▶ Directions for this task: Retype the whole listing that follows, line for line.

*** Begin section ***

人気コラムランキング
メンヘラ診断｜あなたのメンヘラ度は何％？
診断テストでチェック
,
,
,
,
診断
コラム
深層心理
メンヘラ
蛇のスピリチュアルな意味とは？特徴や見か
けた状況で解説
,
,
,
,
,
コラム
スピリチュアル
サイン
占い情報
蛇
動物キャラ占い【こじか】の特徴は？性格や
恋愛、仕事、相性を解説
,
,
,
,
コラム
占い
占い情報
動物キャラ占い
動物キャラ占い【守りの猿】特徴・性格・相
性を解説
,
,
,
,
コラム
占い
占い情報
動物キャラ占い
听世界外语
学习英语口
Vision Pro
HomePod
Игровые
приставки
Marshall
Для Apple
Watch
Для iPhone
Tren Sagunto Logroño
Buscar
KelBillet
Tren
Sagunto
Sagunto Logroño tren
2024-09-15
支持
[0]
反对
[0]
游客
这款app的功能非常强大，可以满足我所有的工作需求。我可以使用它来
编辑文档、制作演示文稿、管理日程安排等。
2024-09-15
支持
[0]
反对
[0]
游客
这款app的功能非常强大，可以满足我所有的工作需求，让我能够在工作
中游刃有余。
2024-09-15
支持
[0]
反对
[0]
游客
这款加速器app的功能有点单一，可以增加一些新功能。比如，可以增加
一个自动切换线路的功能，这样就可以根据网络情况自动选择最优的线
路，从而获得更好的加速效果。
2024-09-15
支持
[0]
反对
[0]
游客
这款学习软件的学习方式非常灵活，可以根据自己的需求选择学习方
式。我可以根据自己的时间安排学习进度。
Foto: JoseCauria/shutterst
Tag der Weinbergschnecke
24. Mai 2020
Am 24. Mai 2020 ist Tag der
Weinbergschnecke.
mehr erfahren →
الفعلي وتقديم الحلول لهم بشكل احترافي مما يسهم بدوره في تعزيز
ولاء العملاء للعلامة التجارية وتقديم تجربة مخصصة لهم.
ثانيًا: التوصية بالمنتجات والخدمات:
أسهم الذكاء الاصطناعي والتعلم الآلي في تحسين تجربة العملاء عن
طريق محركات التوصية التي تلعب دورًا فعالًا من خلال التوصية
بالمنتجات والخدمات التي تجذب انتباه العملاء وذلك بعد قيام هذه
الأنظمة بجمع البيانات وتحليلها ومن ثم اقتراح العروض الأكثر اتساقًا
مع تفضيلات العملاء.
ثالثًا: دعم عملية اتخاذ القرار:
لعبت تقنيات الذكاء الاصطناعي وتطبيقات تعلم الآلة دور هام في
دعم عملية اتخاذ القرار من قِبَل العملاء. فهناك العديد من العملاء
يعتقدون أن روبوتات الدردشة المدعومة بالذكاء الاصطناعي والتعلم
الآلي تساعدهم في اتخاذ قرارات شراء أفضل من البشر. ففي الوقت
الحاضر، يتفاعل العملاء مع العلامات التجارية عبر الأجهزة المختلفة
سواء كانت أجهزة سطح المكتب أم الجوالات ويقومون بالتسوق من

*** End section ***

▶ Task output:
人気コラムランキング
メンヘラ診断｜あなたのメンヘラ度は何％？
診断テストでチェック
,
,
,
,
診断
コラム
深層心理
メンヘラ
蛇のスピリチュアルな意味とは？特徴や見か
けた状況で解説
,
,
,
,
,
コラム
スピリチュアル
サイン
占い情報
蛇
動物キャラ占い【こじか】の特徴は？性格や
恋愛、仕事、相性を解説
,
,
,
,
コラム
占い
占い情報
動物キャラ占い
動物キャラ占い【守りの猿】特徴・性格・相
性を解説
,
,
,
,
コラム
占い
占い情報
動物キャラ占い
听世界外语
学习英语口
Vision Pro
HomePod
Игровые
приставки
Marshall
Для Apple
Watch
Для iPhone
Tren Sagunto Logroño
Buscar
KelBillet
Tren
Sagunto
Sagunto Logroño tren
2024-09-15
支持
[0]
反对
[0]
游客
这款app的功能非常强大，可以满足我所有的工作需求。我可以使用它来
编辑文档、制作演示文稿、管理日程安排等。
2024-09-15
支持
[0]
反对
[0]
游客
这款app的功能非常强大，可以满足我所有的工作需求，让我能够在工作
中游刃有余。
2024-09-15
支持
[0]
反对
[0]
游客
这款加速器app的功能有点单一，可以增加一些新功能。比如，可以增加
一个自动切换线路的功能，这样就可以根据网络情况自动选择最优的线
路，从而获得更好的加速效果。
2024-09-15
支持
[0]
反对
[0]
游客
这款学习软件的学习方式非常灵活，可以根据自己的需求选择学习方
式。我可以根据自己的时间安排学习进度。
Foto: JoseCauria/shutterst
Tag der Weinbergschnecke
24. Mai 2020
Am 24. Mai 2020 ist Tag der
Weinbergschnecke.
mehr erfahren →
الفعلي وتقديم الحلول لهم بشكل احترافي مما يسهم بدوره في تعزيز
ولاء العملاء للعلامة التجارية وتقديم تجربة مخصصة لهم.
ثانيًا: التوصية بالمنتجات والخدمات:
أسهم الذكاء الاصطناعي والتعلم الآلي في تحسين تجربة العملاء عن
طريق محركات التوصية التي تلعب دورًا فعالًا من خلال التوصية
بالمنتجات والخدمات التي تجذب انتباه العملاء وذلك بعد قيام هذه
الأنظمة بجمع البيانات وتحليلها ومن ثم اقتراح العروض الأكثر اتساقًا
مع تفضيلات العملاء.
ثالثًا: دعم عملية اتخاذ القرار:
لعبت تقنيات الذكاء الاصطناعي وتطبيقات تعلم الآلة دور هام في
دعم عملية اتخاذ القرار من قِبَل العملاء. فهناك العديد من العملاء
يعتقدون أن روبوتات الدردشة المدعومة بالذكاء الاصطناعي والتعلم
الآلي تساعدهم في اتخاذ قرارات شراء أفضل من البشر. ففي الوقت
الحاضر، يتفاعل العملاء مع العلامات التجارية عبر الأجهزة المختلفة
سواء كانت أجهزة سطح المكتب أم الجوالات ويقومون بالتسوق من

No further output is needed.